After the Wilderness, he was assigned by a court-martial board to a difficult duty. A Union Army deserter, Irish by birth, had been caught and, rather than hanging him as prescribed, the court had ordered him branded on the face with a “D” – marking him forever as a deserter. For many Irishmen then, this was particularly heinous, for it barred a man from returning to participate in the covert war against the English. The scarred face would alert law officers.Using a red-hot branding iron, the hesitant doctor carried out the duty, but the sight and sound of burning flesh would scar him for life no less than the deserter.

At war’s end, a captain, he was performing autopsies at a military hospital when he began to exhibit erratic behavior. Irishmen, he believed, entered his quarters while he slept to molest him. He also began to frequent the most unseemly establishments in the slums of New York.He complained of headaches and vertigo. As his behavior deteriorated, Minor spent time in the government insane asylum, now St. Elizabeth’s in Washington, and finally was retired on disability by the Army. Then, at the urging of his family, he went to Europe, where it was hoped he could rid his mind of torment. He expected to read, rest and paint.

There was no escaping the postwar demons, however. Waking one night while living in a down-at-the-heels section of London, Minor went into the street and shot to death a man on his way to work. Arrested with pistol in hand, he told police he believed he had chased tormentors out of his apartment.Found to be insane at his trial, Minor was committed in 1872 to the Broadmoor Criminal Lunatic Asylum. He became Patient Number 742 at Broadmoor, and would remain there for 38 years before he was transferred to an asylum in the United States.

© Reprinted by permission of the Secretary to the Delegates of Oxford University Press
His story didn’t end upon his arrival at Broadmoor, however. A man of education and intellectual discipline, Minor used his Union Army pension to start his own library at Broadmoor. He collected the best titles and authors of the English language.

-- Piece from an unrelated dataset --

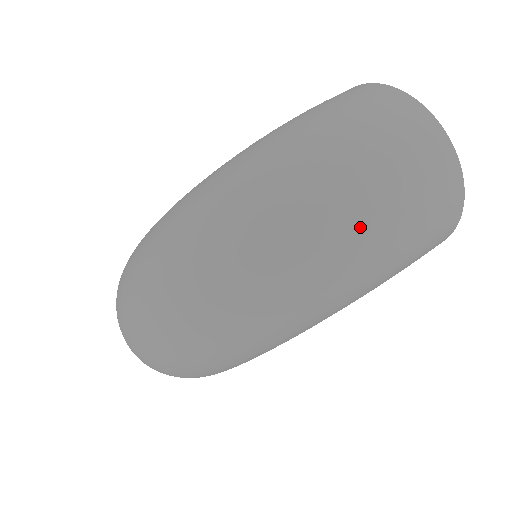
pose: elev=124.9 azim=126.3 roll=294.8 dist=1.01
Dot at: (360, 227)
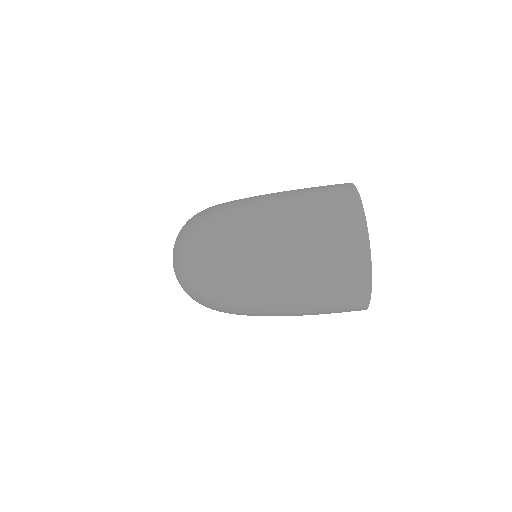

In London, philologists had fixated upon the idea of an all-encompassing “Big Dictionary” of English. The project had languished since 1857. Then, around the time of Minor’s incarceration, Dr. James Murray and others realized that they would need the help of many volunteers, to search bookshelves for quotations to support each definition. Even with the help of this army of volunteers, the dictionary took 70 years to complete.Ultimately, Minor contributed 20 years of erudite submissions to the editors then compiling what would become known as the Oxford English Dictionary, a monumental accomplishment of philology.

It would be two decades before Dr. James Murray, the renowned editor of the dictionary, would meet his prized contributor – and discover that he was an inmate in an insane asylum.

Simon Winchester author of “The Professor and the Madman,” published last year, recounts Minor’s grimly fascinating tale – doctor, artist, Civil War veteran, murderer and lexicographer.